_REQUISITOS DO PROBLEMA_: Resuma em duas frases o texto sobre a avaliação de impacto ambiental.

_TEXTO DA PÁGINA_:

O presente comentário trata da
matéria referente ao procedimento administrativo de avaliação de impacto
ambiental, que vem regulado pelo D.L. nº 69/2000, de 3 de Maio.
Este procedimento, conforme o
nome indica, tem como finalidade aferir em concreto quais as consequências de
um determinado projecto, analisando sob o prisma ecológico, todas as vantagens e
desvantagens, que da sua efectiva realização poderão advir para o ambiente.
Trata-se, nas palavras de VASCO PEREIRA DA SILVA “de um meio jurídico ao
serviço da realização dos fins ambientais, e em particular do princípio da
prevenção”. Trazer à colação este princípio parece-nos acertada, uma vez que a
avaliação de impacto ambiental permite acautelar bens jurídicos que sem esse
estudo poderiam vir a sofrer danos irreversíveis, colocando em risco o
desenvolvimento sustentável e o aproveitamento racional dos recursos disponíveis.
Do ponto de vista formal é um procedimento
administrativo específico, pela sua relação com outros procedimentos, que terão
de o ter em conta em futuras actuações, designadamente, de licenciamento da
actividade em estudo. A decisão que deste procedimento resulta é vinculativa
para um futuro acto de licenciamento ou autorização de projecto sujeito a AIA,
em dois sentidos: por um lado é condição de existência, uma vez que tal acto
posterior só pode ser praticado após notificação da respectiva DIA (se for
favorável ou condicionalmente favorável); por outro é condição de conteúdo, tornando-se
parâmetro regulador, compreendo as exigências e condições prescritas na DIA. Trata-se
assim de “um acto administrativo que se integra numa relação jurídica
duradoura, e que resulta de um procedimento complexo, constituindo um
pressuposto da prática de actos jurídicos posteriores”, salienta VASCO PEREIRA
DA SILVA.
Analisando a força jurídica da
decisão de impacto ambiental, podem-se adiantar três hipóteses: a decisão ser
favorável; a decisão ser condicionalmente favorável; e a decisão ser desfavorável.

_DADOS FORNECIDOS_:
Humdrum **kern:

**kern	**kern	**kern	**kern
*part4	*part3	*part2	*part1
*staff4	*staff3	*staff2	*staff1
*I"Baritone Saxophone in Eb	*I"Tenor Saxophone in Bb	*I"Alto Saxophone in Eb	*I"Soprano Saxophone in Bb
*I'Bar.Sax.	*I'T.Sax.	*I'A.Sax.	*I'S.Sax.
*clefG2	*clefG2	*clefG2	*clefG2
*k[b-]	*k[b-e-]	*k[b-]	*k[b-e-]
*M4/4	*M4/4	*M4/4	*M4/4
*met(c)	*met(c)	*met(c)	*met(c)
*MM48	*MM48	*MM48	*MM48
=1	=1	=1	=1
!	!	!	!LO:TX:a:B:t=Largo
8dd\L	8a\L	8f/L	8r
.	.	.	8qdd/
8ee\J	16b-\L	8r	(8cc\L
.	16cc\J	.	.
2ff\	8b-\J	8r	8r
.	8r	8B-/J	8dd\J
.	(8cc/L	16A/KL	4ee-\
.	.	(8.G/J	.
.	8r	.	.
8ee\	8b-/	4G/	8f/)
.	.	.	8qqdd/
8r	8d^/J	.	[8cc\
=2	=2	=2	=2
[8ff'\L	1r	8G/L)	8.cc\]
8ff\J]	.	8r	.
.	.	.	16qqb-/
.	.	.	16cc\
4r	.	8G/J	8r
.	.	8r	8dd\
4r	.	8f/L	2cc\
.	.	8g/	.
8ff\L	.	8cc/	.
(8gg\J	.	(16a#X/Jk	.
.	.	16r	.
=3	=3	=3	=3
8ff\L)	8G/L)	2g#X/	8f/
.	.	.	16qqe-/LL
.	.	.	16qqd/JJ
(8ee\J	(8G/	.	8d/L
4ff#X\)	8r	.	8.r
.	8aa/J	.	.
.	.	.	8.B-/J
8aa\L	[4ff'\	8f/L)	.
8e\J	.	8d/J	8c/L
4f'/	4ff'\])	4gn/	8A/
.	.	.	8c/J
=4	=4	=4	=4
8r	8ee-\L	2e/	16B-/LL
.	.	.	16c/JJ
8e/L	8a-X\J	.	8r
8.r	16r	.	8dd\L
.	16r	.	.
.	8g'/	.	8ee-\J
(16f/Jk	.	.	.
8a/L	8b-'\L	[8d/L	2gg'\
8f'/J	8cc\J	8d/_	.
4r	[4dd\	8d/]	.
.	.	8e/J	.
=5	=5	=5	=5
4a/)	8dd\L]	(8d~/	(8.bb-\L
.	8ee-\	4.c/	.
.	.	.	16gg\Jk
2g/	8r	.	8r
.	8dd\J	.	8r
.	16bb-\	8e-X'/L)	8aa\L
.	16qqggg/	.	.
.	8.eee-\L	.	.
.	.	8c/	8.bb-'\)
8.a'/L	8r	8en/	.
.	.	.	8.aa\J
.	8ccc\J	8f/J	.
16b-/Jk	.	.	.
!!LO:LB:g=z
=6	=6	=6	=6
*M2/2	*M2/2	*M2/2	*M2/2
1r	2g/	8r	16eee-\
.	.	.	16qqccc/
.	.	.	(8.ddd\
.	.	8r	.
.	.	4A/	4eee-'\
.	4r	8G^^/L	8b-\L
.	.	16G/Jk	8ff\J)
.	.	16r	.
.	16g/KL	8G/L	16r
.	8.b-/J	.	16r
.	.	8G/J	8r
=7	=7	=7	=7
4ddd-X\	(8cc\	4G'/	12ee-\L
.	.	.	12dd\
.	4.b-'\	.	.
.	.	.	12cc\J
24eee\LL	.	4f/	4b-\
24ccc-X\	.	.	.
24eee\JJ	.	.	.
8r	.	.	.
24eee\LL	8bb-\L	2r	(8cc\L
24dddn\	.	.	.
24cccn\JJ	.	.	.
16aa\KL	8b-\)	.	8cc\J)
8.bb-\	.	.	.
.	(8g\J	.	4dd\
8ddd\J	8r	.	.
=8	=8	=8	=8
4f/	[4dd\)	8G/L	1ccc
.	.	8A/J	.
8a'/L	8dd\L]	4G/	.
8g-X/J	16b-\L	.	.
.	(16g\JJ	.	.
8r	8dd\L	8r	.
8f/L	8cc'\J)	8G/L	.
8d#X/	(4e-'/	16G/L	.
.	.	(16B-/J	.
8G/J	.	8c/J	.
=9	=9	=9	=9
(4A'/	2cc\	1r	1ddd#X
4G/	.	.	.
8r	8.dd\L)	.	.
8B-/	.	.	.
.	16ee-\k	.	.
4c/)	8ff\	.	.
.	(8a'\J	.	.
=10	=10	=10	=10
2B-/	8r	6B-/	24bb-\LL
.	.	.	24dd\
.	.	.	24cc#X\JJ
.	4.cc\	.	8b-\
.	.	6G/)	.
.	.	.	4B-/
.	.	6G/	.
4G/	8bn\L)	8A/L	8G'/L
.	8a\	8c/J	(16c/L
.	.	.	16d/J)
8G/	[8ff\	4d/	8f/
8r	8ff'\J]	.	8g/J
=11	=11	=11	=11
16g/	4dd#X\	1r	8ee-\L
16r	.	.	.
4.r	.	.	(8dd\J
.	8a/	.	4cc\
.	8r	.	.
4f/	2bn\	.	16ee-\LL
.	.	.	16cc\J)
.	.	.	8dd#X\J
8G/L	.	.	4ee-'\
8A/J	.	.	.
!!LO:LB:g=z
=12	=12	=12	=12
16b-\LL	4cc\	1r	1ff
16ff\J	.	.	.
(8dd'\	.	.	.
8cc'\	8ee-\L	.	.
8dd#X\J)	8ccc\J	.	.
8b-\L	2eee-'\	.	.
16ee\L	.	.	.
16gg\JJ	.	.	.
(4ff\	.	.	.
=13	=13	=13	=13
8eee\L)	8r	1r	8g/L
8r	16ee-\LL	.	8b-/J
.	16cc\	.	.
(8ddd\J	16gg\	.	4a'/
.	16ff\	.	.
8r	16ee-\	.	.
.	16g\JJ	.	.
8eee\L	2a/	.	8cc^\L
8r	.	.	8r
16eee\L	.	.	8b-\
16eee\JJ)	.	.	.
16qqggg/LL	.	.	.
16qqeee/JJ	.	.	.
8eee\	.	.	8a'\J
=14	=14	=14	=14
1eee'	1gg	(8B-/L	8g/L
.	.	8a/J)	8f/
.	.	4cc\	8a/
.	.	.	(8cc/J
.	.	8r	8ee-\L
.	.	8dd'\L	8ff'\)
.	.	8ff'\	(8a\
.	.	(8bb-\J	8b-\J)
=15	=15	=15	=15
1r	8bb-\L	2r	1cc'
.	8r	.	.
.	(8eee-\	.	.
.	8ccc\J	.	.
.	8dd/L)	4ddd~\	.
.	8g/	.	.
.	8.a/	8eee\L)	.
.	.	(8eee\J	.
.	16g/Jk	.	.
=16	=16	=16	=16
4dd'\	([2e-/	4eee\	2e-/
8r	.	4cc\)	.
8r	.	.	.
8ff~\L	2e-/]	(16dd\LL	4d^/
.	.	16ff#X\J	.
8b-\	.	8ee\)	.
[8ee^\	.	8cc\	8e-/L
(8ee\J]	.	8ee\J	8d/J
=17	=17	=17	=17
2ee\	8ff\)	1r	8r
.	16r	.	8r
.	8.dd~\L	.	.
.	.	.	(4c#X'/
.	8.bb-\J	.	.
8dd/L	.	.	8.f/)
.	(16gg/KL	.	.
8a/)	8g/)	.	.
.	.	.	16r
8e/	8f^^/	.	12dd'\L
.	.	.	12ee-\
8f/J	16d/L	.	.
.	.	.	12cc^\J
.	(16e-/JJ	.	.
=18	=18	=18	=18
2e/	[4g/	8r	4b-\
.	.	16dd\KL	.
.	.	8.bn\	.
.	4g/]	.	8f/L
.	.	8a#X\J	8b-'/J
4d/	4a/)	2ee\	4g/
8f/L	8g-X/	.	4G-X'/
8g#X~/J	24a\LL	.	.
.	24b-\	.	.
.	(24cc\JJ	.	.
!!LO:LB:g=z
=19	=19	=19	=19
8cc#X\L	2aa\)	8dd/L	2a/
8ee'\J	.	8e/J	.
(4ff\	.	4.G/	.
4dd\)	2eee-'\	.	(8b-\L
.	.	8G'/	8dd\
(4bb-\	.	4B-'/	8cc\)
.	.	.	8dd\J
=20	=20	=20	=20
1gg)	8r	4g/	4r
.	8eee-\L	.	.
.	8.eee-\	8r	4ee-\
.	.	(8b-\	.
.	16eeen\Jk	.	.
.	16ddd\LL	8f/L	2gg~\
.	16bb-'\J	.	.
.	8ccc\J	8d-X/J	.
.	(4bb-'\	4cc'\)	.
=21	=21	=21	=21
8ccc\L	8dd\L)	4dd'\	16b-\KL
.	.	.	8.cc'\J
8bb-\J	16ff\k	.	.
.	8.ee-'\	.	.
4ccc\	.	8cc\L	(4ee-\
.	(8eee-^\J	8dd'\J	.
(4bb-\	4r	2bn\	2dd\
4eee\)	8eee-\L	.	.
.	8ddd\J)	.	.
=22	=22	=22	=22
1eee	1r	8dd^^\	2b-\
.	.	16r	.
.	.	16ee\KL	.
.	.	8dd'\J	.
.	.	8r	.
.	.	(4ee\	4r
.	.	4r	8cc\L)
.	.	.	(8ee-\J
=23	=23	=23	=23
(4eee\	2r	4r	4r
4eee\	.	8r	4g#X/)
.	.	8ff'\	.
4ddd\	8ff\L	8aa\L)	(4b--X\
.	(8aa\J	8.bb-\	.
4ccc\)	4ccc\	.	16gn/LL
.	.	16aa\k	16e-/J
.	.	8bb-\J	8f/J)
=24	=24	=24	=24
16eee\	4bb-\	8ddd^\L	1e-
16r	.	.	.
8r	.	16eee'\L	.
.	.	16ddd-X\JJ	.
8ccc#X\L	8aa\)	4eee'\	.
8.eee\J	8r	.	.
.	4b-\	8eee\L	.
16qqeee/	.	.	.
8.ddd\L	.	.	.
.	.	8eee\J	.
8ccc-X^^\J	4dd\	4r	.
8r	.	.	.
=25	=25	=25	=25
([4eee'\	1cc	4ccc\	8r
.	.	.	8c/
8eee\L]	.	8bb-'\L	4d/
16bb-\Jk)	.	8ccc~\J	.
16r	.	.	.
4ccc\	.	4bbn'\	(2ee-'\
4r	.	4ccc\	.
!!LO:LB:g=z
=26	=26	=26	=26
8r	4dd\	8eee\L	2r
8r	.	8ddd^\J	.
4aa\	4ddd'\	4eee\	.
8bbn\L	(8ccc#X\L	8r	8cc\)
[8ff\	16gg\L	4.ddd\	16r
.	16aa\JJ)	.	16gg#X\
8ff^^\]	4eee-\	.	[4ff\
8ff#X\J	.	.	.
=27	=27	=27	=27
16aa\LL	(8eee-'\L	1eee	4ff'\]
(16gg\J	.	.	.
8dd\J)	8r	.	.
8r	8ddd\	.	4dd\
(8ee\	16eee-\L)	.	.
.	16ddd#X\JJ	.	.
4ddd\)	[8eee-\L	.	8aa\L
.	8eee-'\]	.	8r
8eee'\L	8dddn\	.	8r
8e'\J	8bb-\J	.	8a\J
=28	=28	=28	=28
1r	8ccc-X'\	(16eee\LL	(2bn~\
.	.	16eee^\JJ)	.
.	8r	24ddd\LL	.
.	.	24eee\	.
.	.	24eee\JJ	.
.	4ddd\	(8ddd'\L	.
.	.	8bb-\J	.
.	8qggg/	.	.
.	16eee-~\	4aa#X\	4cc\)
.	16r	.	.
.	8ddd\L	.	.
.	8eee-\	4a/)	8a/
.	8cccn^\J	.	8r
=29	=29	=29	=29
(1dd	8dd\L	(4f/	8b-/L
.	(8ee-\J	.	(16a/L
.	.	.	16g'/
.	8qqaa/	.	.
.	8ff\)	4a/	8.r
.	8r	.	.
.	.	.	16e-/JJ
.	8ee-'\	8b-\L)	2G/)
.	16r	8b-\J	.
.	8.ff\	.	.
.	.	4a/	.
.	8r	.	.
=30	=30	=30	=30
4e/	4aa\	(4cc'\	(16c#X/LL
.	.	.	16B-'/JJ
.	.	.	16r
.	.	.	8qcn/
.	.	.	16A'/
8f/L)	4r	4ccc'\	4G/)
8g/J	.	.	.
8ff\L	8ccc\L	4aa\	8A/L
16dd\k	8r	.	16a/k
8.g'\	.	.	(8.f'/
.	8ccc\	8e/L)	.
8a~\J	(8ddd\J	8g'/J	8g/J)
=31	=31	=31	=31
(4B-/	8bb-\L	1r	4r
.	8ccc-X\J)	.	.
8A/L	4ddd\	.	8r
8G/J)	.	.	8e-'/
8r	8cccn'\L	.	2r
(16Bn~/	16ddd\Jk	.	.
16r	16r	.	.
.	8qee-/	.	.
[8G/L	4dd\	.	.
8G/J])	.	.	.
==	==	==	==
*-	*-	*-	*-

_RESPOSTA À TAREFA_: O procedimento de avaliação de impacto ambiental, regulado pelo D.L. nº 69/2000, de 3 de Maio, serve para aferir, sob o prisma ecológico, as vantagens e desvantagens que a realização de um determinado projecto pode trazer para o ambiente, ao serviço sobretudo do princípio da prevenção. A decisão dele resultante é vinculativa para o futuro acto de licenciamento ou autorização, como condição de existência e de conteúdo, e pode ser favorável, condicionalmente favorável ou desfavorável.